EU-landen dienen op hun grondgebied ten minste één nationaal bureau voor de ontneming van vermogensbestanddelen (maximaal twee) op te richten of aan te wijzen. Nationale bureaus voor de ontneming van vermogensbestanddelen zijn verplicht tot de onderlinge uitwisseling van informatie, ongeacht hun status (rechtshandhavings-, justitiële of administratieve autoriteit).

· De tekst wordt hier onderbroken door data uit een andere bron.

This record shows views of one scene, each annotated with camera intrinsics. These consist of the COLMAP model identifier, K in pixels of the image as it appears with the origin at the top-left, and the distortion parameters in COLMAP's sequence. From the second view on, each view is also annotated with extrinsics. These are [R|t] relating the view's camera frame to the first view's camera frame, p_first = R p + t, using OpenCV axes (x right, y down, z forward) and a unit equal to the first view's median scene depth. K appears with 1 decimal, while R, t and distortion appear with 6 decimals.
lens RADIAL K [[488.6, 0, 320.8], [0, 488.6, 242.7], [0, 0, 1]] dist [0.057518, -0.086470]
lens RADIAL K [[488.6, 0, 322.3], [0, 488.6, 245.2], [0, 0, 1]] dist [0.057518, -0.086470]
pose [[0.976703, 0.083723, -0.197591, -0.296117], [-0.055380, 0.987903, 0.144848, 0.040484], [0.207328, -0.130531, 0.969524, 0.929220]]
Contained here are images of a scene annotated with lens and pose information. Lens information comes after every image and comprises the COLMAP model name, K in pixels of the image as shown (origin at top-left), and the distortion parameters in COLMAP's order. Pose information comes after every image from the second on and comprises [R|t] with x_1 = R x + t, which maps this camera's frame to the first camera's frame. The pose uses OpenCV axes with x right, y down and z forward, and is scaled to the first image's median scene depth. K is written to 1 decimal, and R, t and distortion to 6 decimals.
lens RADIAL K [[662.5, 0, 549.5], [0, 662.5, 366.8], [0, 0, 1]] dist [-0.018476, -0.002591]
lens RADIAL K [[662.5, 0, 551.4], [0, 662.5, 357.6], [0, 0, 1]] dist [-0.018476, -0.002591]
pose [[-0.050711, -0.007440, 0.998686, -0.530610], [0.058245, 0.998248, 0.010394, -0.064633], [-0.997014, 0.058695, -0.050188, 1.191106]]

Een nationaal bureau voor de ontneming van vermogensbestanddelen, of een andere autoriteit van een EU-land met overeenkomstige verantwoordelijkheden, kan een informatieverzoek indienen bij een nationaal bureau voor de ontneming van vermogensbestanddelen van een ander EU-land als onderdeel van een strafrechtelijk of civielrechtelijk onderzoek. Dit verzoek dient de volgende gegevens te bevatten:

  • het doel en de redenen van het verzoek;
  • de aard van de procedure;
  • de beoogde of gezochte vermogensbestanddelen en/of de vermoedelijk betrokken natuurlijke of rechtspersonen (personen of bedrijven).

Een nationaal bureau voor de ontneming van vermogensbestanddelen is gerechtigd, zonder verzoek, uit eigen beweging informatie uit te wisselen die het voor de uitvoering van de taken van het nationaal bureau voor de ontneming van vermogensbestanddelen van een ander EU-land nodig acht.

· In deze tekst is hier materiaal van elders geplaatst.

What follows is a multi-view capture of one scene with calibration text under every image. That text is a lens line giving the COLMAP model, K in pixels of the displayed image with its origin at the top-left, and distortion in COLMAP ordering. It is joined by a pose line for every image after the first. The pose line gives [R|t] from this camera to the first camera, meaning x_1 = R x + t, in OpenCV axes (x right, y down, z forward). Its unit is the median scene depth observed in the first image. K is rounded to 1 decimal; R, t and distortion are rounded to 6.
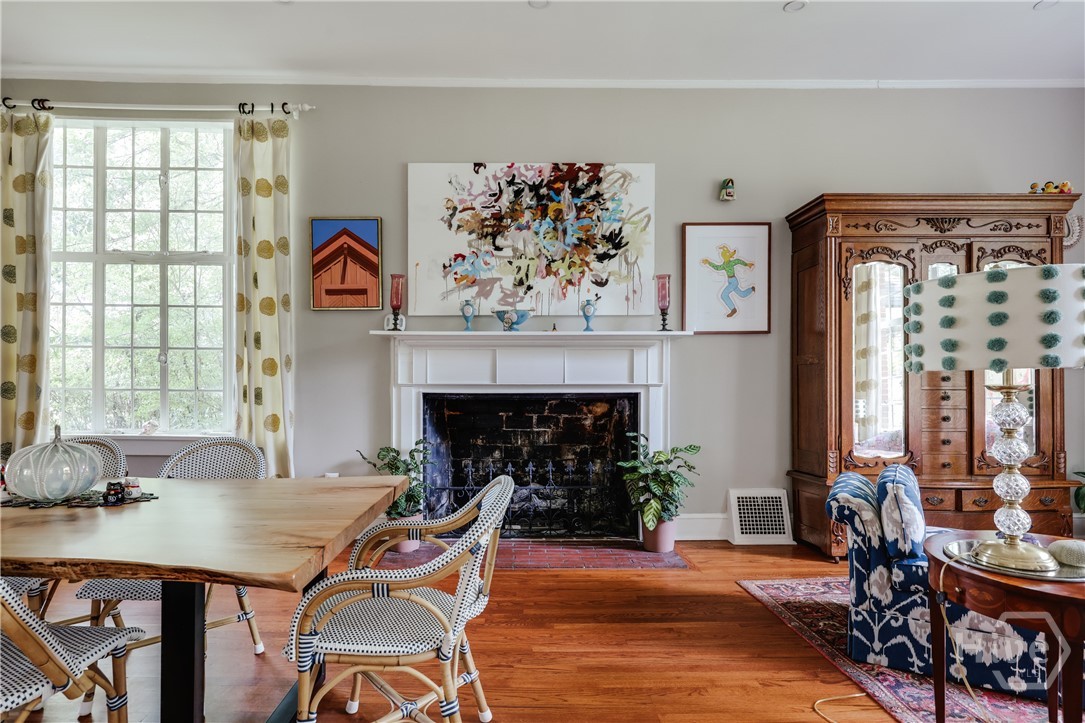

VANAF WANNEER IS DIT BESLUIT VAN TOEPASSING?

Het besluit is van toepassing sinds 18 december 2007.

ACHTERGROND

In navolging van het kaderbesluit heeft de Europese Commissie een informeel platform opgericht om samenwerking binnen de EU verder te verbeteren en de uitwisseling van informatie en beproefde methoden te coördineren.

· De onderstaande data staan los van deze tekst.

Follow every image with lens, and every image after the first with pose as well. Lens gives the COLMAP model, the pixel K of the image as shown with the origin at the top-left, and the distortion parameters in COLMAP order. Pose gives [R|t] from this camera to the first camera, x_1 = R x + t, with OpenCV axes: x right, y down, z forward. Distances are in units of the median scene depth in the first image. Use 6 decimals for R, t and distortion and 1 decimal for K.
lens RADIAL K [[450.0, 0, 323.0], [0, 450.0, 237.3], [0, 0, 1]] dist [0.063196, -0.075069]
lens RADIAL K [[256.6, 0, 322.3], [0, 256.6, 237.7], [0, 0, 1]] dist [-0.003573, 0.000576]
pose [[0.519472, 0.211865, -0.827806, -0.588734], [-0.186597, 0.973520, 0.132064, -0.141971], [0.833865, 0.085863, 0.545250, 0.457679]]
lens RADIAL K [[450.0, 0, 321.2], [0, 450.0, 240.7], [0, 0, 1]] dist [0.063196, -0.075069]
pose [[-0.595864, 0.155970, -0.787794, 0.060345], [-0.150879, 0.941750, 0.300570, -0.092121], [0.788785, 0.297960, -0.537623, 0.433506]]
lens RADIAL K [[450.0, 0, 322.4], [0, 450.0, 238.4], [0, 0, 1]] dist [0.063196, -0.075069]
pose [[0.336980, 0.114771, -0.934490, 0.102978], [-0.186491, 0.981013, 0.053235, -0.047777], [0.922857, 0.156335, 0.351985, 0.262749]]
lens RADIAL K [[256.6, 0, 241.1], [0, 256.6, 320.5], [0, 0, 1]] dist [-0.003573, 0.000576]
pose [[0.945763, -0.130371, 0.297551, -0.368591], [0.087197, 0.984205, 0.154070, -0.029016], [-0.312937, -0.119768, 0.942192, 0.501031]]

  • Uit een rapport van de Commissie uit 2011 blijkt dat nationale bureaus voor de ontneming van vermogensbestanddelen weliswaar een effectief middel zijn in het achterhalen van geld van criminelen, maar dat de kantoren tegen gemeenschappelijke problemen aanliepen, met name op het gebied van het verkrijgen van toegang tot belangrijke financiële gegevens.
  • In 2014 werd Richtlijn 2014/42/EU aangenomen, waarin minimumvoorschriften binnen de EU zijn vastgesteld betreffende de bevriezing van voorwerpen met het oog op een eventuele confiscatie, en betreffende de confiscatie van voorwerpen in strafzaken. EU-landen moesten de richtlijn voor 4 oktober 2015 omzetten naar hun nationale wetgeving.
  • Kijk voor meer informatie op de website van de Europese Commissie: „Confiscation and asset recovery”(confiscatie en ontneming van vermogensbestanddelen).

BESLUIT

Besluit 2007/845/JBZ van de Raad van 6 december 2007 betreffende de samenwerking tussen de nationale bureaus voor de ontneming van vermogensbestanddelen op het gebied van de opsporing en de identificatie van opbrengsten van misdrijven of andere vermogensbestanddelen die hun oorsprong vinden in misdrijven (PB L 332 van 18.12.2007, blz. 103-105)

GERELATEERDE BESLUITEN

Richtlijn 2014/42/EU van het Europees Parlement en de Raad van 3 april 2014 betreffende de bevriezing en confiscatie van hulpmiddelen en opbrengsten van misdrijven in de Europese Unie (PB L 127 van 29.4.2014, blz. 39-50). Correcties aan Richtlijn 2014/42/EU zijn opgenomen in de basistekst. Deze geconsolideerde versie heeft uitsluitend documentaire waarde.

Kaderbesluit 2003/577/JBZ van de Raad van 22 juli 2003 inzake de tenuitvoerlegging in de Europese Unie van beslissingen tot bevriezing van voorwerpen of bewijsstukken (PB L 196 van 2.8.2003, blz. 45-55). Zie de geconsolideerde versie.

Kaderbesluit 2006/783/JBZ van de Raad van 6 oktober 2006 inzake de toepassing van het beginsel van wederzijdse erkenning op beslissingen tot confiscatie (PB L 328 van 24.11.2006, blz. 59-78). Zie de geconsolideerde versie.